After changing to extend IntegrationSpec
, this is my test code:
package intertigre.test.domain
import intertigre.domain.Fecha;
import intertigre.test.util.DomainFactoryTestService
import grails.plugin.spock.IntegrationSpec
import grails.test.mixin.TestFor
@TestFor(Fecha)
class FechaSpec extends IntegrationSpec{
DomainFactoryTestService domainFactoryTestService = new DomainFactoryTestService()
def 'test'(){
given:
def fecha = new Fecha()
when:
fecha.save()
then:
Fecha.get(1) == fecha
}
}
I'm getting this exception when running grails test-app :spock
:
java.lang.NullPointerException: Cannot get property 'mainContext' on null object
at grails.plugin.spock.IntegrationSpec.$spock_initializeSharedFields(IntegrationSpec.groovy)
And this one when I run the test alone:
| Failure: intertigre.test.domain.FechaSpec
| java.lang.NullPointerException: Cannot get property 'autowireCapableBeanFactory' on null object
at grails.plugin.spock.IntegrationSpec.setupSpec(IntegrationSpec.groovy:47)
| Failure: intertigre.test.domain.FechaSpec
| java.lang.NullPointerException: Cannot invoke method isActive() on null object
at grails.test.mixin.support.GrailsUnitTestMixin.shutdownApplicationContext(GrailsUnitTestMixin.groovy:232)
at org.spockframework.util.ReflectionUtil.invokeMethod(ReflectionUtil.java:176)
at org.spockframework.runtime.extension.builtin.JUnitFixtureMethodsExtension$FixtureType$FixtureMethodInterceptor.intercept(JUnitFixtureMethodsExtension.java:145)
at org.spockframework.runtime.extension.MethodInvocation.proceed(MethodInvocation.java:84)
at org.spockframework.util.ReflectionUtil.invokeMethod(ReflectionUtil.java:176)
Try declaring the springSecurityService into the test, as you would do in a controller.

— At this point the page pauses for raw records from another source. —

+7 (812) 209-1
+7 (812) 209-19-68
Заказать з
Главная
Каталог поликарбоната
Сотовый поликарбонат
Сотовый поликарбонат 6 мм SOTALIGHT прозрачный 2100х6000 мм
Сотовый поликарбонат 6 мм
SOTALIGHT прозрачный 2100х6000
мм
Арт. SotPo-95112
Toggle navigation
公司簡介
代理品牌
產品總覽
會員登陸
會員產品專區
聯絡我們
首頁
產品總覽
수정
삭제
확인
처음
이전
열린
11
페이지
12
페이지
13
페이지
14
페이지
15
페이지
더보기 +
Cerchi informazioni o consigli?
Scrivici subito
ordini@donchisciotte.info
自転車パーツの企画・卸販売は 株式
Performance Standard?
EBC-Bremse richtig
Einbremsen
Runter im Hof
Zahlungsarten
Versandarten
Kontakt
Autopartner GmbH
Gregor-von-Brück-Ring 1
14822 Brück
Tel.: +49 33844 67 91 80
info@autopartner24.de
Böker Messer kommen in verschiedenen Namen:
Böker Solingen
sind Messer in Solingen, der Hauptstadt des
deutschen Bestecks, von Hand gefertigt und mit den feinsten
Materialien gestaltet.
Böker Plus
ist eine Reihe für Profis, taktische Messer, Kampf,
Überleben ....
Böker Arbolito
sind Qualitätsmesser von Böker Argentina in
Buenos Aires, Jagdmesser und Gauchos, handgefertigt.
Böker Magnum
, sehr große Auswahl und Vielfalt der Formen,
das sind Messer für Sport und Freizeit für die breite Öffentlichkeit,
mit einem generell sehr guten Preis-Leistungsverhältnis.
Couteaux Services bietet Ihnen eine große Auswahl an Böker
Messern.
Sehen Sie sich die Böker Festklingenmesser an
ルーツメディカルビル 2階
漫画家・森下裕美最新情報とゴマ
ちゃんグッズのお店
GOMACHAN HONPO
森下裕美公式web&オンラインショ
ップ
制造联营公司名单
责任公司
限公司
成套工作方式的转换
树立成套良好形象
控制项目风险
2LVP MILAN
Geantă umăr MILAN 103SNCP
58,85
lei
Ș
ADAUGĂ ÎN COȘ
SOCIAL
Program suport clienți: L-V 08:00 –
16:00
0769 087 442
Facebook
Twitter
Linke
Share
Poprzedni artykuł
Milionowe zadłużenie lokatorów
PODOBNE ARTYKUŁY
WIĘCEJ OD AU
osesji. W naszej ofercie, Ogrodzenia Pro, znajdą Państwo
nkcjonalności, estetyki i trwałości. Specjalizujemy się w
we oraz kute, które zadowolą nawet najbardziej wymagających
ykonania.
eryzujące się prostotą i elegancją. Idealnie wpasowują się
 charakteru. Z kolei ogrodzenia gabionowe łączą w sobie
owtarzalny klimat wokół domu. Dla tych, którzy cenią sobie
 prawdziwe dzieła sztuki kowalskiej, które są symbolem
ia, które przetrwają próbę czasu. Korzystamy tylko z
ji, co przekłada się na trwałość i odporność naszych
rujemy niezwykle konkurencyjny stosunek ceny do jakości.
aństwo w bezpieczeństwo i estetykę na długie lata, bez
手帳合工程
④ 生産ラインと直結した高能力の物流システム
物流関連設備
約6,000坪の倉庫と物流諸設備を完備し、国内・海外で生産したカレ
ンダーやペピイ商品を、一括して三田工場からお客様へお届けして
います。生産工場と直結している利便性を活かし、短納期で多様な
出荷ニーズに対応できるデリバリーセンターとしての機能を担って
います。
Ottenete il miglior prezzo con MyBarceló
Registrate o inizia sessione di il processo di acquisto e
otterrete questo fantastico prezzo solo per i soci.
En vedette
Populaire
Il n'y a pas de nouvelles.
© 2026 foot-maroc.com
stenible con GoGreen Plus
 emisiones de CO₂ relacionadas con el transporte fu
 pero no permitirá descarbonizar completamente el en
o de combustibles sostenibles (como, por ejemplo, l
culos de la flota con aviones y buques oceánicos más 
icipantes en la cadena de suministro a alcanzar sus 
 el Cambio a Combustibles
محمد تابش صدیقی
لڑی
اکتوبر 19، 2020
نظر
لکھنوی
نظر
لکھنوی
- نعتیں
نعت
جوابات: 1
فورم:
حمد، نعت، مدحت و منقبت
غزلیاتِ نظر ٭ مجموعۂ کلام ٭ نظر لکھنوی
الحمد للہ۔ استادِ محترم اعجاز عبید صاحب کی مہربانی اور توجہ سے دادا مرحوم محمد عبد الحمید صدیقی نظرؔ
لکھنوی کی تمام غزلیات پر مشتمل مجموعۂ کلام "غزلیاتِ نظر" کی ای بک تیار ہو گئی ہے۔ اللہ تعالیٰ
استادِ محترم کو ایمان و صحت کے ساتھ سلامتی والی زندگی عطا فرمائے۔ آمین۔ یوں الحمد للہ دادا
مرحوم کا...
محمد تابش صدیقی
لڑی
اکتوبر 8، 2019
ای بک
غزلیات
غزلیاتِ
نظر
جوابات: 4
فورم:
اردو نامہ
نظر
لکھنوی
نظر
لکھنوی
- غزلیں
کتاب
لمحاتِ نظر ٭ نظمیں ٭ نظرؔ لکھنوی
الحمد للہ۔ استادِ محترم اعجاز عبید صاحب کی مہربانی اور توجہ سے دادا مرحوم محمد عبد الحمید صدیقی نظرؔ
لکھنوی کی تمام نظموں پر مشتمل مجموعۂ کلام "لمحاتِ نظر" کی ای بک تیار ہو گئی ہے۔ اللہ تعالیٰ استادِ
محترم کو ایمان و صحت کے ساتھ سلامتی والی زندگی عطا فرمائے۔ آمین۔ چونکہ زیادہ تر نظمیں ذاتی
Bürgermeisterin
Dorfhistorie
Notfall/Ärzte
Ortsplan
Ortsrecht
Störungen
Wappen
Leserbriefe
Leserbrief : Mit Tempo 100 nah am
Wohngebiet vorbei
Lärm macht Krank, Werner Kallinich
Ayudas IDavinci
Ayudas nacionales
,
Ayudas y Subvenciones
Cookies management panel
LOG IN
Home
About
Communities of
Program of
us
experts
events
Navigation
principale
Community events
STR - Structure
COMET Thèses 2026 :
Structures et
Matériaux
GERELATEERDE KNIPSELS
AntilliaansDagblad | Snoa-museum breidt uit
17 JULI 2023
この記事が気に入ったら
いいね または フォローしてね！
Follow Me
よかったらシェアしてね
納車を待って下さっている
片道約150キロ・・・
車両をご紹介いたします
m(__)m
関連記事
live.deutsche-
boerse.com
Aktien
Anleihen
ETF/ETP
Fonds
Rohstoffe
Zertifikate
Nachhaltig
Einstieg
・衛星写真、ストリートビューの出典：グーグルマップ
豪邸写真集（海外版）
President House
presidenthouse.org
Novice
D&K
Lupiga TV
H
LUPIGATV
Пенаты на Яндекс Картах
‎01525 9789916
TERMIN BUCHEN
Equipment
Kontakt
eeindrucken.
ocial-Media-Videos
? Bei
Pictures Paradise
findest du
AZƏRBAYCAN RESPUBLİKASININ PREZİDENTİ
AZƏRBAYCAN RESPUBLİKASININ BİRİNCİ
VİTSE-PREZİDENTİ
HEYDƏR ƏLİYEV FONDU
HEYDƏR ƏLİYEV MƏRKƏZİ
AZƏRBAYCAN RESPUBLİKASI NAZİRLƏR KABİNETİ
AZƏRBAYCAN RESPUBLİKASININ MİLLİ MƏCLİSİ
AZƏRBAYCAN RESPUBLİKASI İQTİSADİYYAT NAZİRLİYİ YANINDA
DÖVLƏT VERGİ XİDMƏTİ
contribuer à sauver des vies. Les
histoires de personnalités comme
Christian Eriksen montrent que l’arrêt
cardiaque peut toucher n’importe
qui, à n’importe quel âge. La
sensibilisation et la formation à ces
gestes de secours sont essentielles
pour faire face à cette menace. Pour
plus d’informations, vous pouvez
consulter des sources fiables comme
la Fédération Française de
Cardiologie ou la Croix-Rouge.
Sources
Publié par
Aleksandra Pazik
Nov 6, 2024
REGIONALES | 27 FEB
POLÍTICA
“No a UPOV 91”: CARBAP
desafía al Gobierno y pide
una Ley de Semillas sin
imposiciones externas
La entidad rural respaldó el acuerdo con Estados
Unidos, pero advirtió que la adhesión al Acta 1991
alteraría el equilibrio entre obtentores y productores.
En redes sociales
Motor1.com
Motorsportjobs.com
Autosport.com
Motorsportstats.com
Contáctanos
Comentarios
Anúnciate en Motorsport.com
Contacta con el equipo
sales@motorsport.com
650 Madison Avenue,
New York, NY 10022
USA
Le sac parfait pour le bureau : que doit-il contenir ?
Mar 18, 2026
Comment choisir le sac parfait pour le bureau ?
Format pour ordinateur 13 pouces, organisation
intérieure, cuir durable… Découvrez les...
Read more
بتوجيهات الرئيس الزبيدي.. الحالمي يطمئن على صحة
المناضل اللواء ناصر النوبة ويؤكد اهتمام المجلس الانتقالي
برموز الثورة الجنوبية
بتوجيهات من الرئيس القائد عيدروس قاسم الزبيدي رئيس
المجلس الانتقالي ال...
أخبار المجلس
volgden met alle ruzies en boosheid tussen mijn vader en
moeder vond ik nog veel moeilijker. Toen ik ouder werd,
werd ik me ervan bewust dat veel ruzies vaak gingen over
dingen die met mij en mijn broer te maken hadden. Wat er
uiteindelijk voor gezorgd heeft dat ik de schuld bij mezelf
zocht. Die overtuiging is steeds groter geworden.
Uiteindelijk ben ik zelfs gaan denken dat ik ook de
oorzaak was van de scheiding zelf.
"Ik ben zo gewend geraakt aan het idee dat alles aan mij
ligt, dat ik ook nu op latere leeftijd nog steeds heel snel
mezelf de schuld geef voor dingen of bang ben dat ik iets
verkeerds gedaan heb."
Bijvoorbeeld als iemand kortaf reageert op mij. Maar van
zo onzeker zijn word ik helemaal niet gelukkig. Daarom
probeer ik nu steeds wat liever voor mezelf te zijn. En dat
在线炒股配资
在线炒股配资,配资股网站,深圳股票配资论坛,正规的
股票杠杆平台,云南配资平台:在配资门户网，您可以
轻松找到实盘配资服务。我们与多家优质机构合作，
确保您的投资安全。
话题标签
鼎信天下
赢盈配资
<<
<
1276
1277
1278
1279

Grails is supposed to do all the job for you :)
For an integration test you do something like this:
package intertigre.test.domain
import intertigre.domain.Fecha;
import intertigre.test.util.DomainFactoryTestService
import grails.plugin.spock.IntegrationSpec
class DomainFactoryTestServiceSpec extends IntegrationSpec{
def domainFactoryTestService // you dont need to create a new instance, it's injected by spring
def 'test'(){
given:
// ...
when:
// ...
then:
// ....
}
If you need to test a specific domain object (as your Fecha class), you probably need a unit test, something like this:
package intertigre.test.domain
import intertigre.domain.Fecha
import intertigre.test.util.DomainFactoryTestService
import grails.test.mixin.TestFor
import grails.test.mixin.Mock
import spock.lang.Specification
@TestFor(Fecha)
@Mock([OtherObject1, OtherObject2])
class FechaSpec extends Specification {
def domainFactoryTestService // same thing here, if you need the service
def 'test'() {
given:
def fecha = new Fecha()
and:
def oo1 = new OtherObject1()
when:
// ...
then:
// ....
}
You can use unit test to test services as well, it depends on what are you going to test (a class -the service- or a "situation" -the way the service is used-).
Ps. Of course, this code here hasn't been tested and can contain typos. :) But I hope you get my point about how to test.